Typosquatting has fundamentally changed. It is no longer about typographical errors in URLs but about manipulated third-party scripts executed in legitimate applications. Large language models generate thousands of convincingly crafted domain variants in minutes. Homograph attacks using Latin, Cyrillic and Greek characters blur the line between real and fake domains.

The Trust Wallet case reveals the reality: A worm named Shai-Hulud gathered developer credentials over months. With stolen GitHub tokens and npm publishing keys, a trojaned version of the Trust Wallet extension was distributed via official channels—it even passed Chrome’s verification. The malware silently extracted seed phrases and transmitted them to a server disguised as an analytics endpoint belonging to the attacker. Within 48 hours, 2,500 wallets were emptied. Total damage: 8.5 million dollars.

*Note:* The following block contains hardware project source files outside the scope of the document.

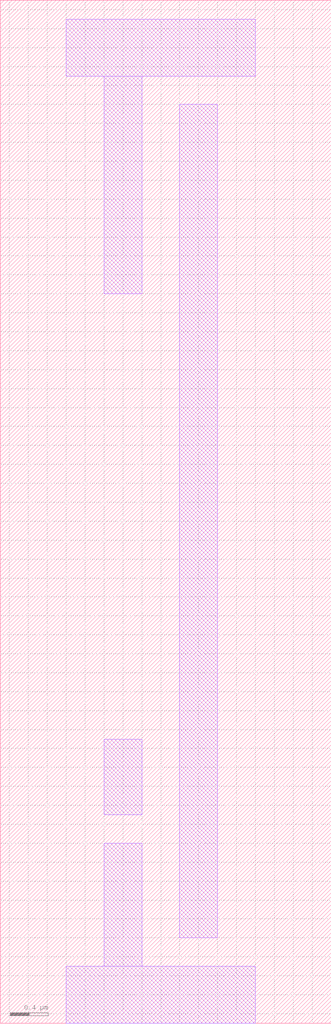
<source format=lef>
VERSION 5.7 ;
  NOWIREEXTENSIONATPIN ON ;
  DIVIDERCHAR "/" ;
  BUSBITCHARS "[]" ;
MACRO INVX1
  CLASS BLOCK ;
  FOREIGN INVX1 ;
  ORIGIN 0.900 0.300 ;
  SIZE 3.500 BY 10.800 ;
  OBS
      LAYER metal1 ;
        RECT -0.200 9.700 1.800 10.300 ;
        RECT 0.200 7.400 0.600 9.700 ;
        RECT 0.200 1.900 0.600 2.700 ;
        RECT 0.200 0.300 0.600 1.600 ;
        RECT 1.000 0.600 1.400 9.400 ;
        RECT -0.200 -0.300 1.800 0.300 ;
  END
END INVX1
END LIBRARY


</source>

The core problem: Firewalls, WAFs, EDR and Content Security Policies have no visibility into browser execution. They do not observe what validated scripts actually do after loading. Typical e-commerce sites load 40–60 third-party scripts—each a potential attack vector.

The distinction between payment data and cryptocurrencies is meaningless. The attack methodology remains identical: A trusted program loaded by the browser is modified to intercept sensitive data—completely invisible to server logs and classical security stacks. These controls are not misconfigured; they were simply not designed for browser observability.